Tuesday, June 11, 2013

ICM poll : Unprecedented surge for the SNP and Plaid?

The Guardian have released the details of the new GB-wide ICM poll on Westminster voting intentions.  Let me say from the outset that I'm a tad sceptical about the astonishingly high combined figure for the SNP and Plaid Cymru, and I do slightly wonder if someone at the Guardian made the error of subtracting the Green vote from the combined vote for 'others', and assuming that what was left could only be the nationalist vote.  The fact that the BNP (which had 4% in the last poll) is seemingly on zero is particularly suspicious.  However, until we hear otherwise, we must assume that the following figures are accurate -

Labour 36% (+2)
Conservatives 29% (+1)
UKIP 12% (-6)
Liberal Democrats 12% (+1)
SNP / Plaid Cymru 8% (+5)
Greens 2% (+2)

I can't check the historical data at the moment because the ICM website is playing up, but a nationalist vote of 8% must be some kind of record.  To put it in perspective, Scotland and Wales have a combined 14% share of the GB population, which would suggest that more than 55% of the electorate in those countries currently support the SNP or Plaid.  OK, that's the kind of freakish result that can occasionally happen when you're relying on very small Scottish and Welsh samples, and shouldn't be taken at face value.  All the same, it would be very unlikely to happen if the nationalists weren't at least doing reasonably well.

On the broader picture, at this stage in mid-term an opposition party heading for victory should have a comfortable double-digit lead.  Labour's slender seven-point advantage does nothing to change my view that the most likely outcome of the next general election is a Tory victory.

UPDATE : The above figures are now confirmed - the SNP are on 7%, comprising a whopping 55% of the Scottish subsample.  Plaid Cymru are on 1% (16% in Wales), while the BNP have indeed slumped to zero.


  1. I would find that difficult to believe.

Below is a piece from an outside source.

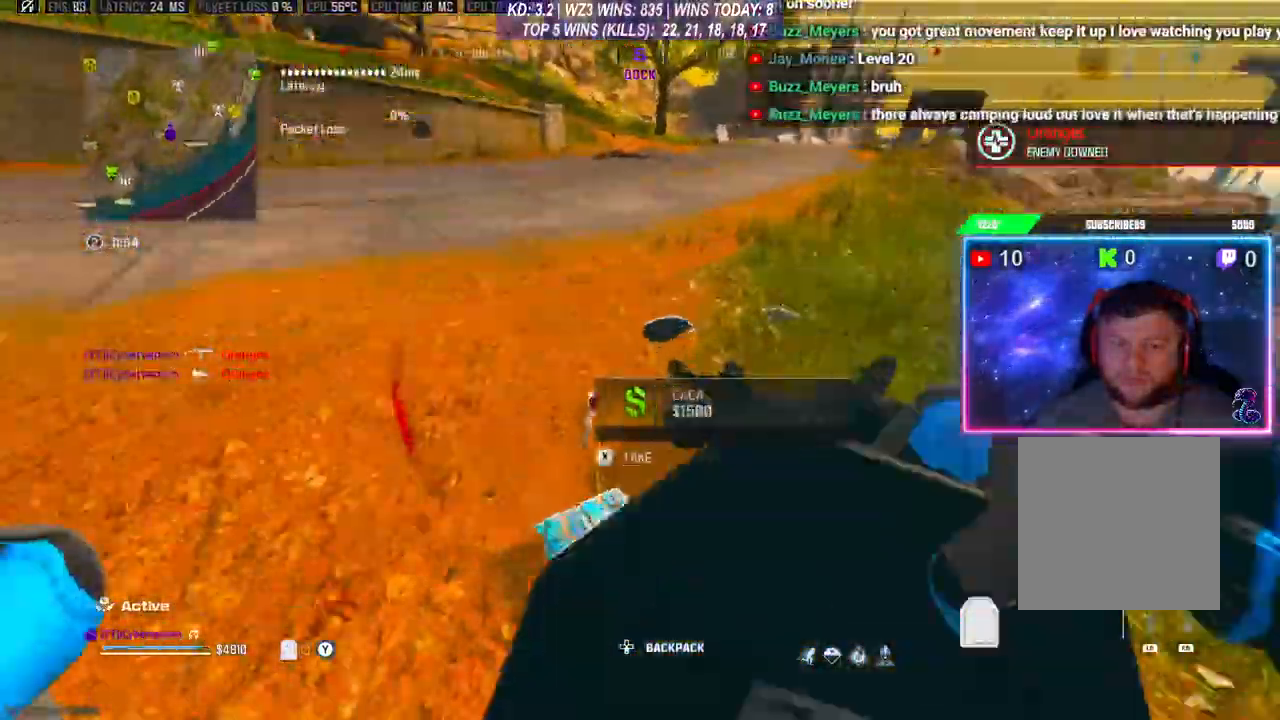
{"buttons": [], "left_stick": "center", "right_stick": "center", "events": [[67, "right_stick", "center"], [100, "L3", "up"], [133, "right_stick", "right"], [200, "left_stick", "center"], [233, "right_stick", "center"], [400, "left_stick", "down-right"], [400, "right_stick", "right"], [500, "left_stick", "center"], [500, "right_stick", "center"]]}
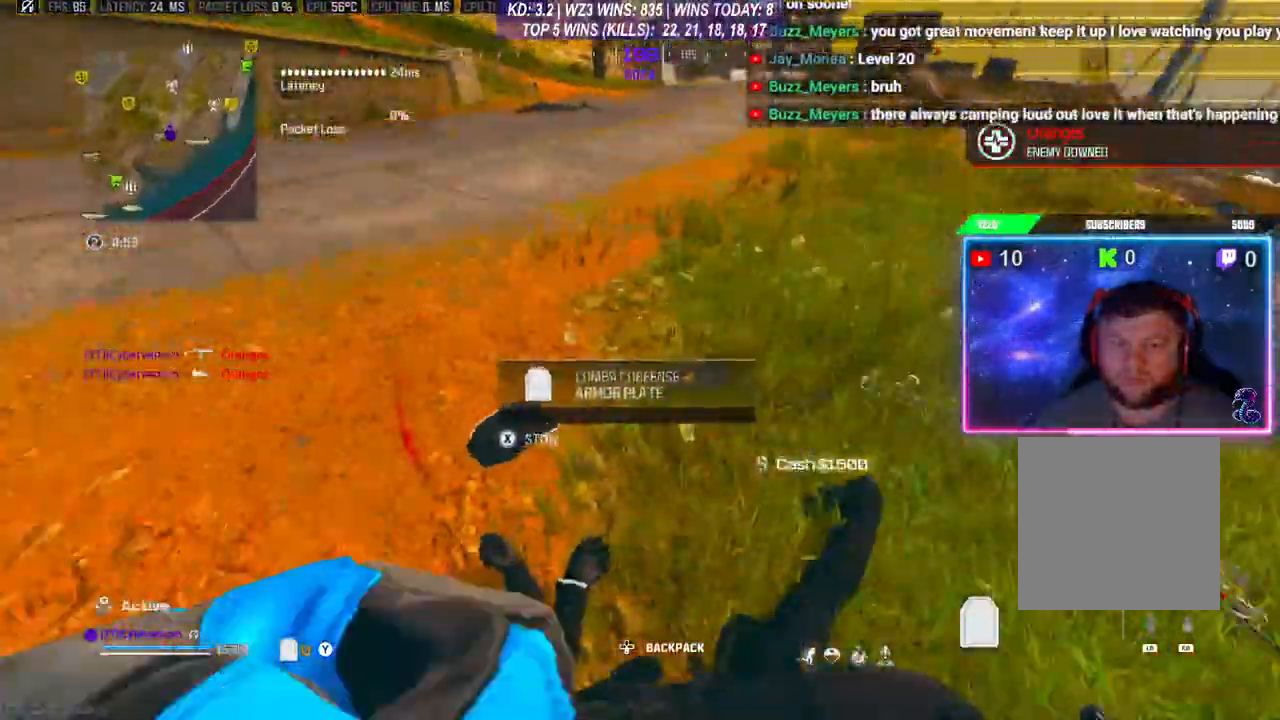
{"buttons": [], "left_stick": "up-right", "right_stick": "center", "events": [[200, "left_stick", "down"], [367, "left_stick", "right"], [500, "left_stick", "up-right"]]}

Here is poll for TNS at a combined 5% for SNP/Plaid that appeared yesterday.


  2. I couldn't agree more with Marcia. The poll stinks of random variation; I suspect we'll see a restoration to the usual 9/10pt lead Labour seem to be experiencing next time round. Good to see you've recognised it in your reference to small Scottish/Welsh samples.

    In terms of UK government victories, we all know that FPTP currently skews in favour of Labour; the Tories require a good ~12-13pt margin to secure a workable majority in terms of uniform swing, but Labour require far less. Yes, the majority that could be produced with ~7pts would be slender after the intense 2015 GE run-up, but if you count LD fallout going to Lab/Con and Tory votes going to UKIP, I suspect the numbers would stack up favourably. I therefore disagree in terms of your view to a Tory victory, in spite of the leadership, economic credibility and public trust crises Labour presently faces, which will likely be addressed over the next two years as policy emerges.

  3. Ipsos MORI poll out today:


  4. As I suspected ICM figures should read 3% and not 8%:


  5. Yes, I'm not surprised either - the 'Grauniad' live up to their nickname once again. It seems they can't distinguish between the BNP (on 5%) and the SNP!

    But the Ipsos-Mori figures are much better - the SNP in the mid-thirties in the Scottish subsample.

  6. The tables are now up on the ICM website.

    It seems that 30 voters in the 'North' are planning to vote SNP!!! (See page 6)


    On the other hand, there are also 30 voters in Scotland who want to vote for the SNP. I suspect that somewhere in their analysis, their geography has become confused. Easy to do in the mindset of someone who thinks of Scotland as somewhere remote 'up North'.

  7. OK, we've got ourselves totally confused here. My humblest apologies to the Guardian - they were right all along. The SNP are on 7% (55% in the Scottish subsample), Plaid Cymru are on 1%, and the BNP are indeed on zero. The figures Marcia mentioned are from the May poll (ICM take forever to update their website).

    In response to James Kay, ICM always used to lump Scotland and the North of England together in a "North" region. They still do that, but at least they now supply an additional breakdown for Scotland (that's why the SNP have the same number of voters in "the North" and in Scotland).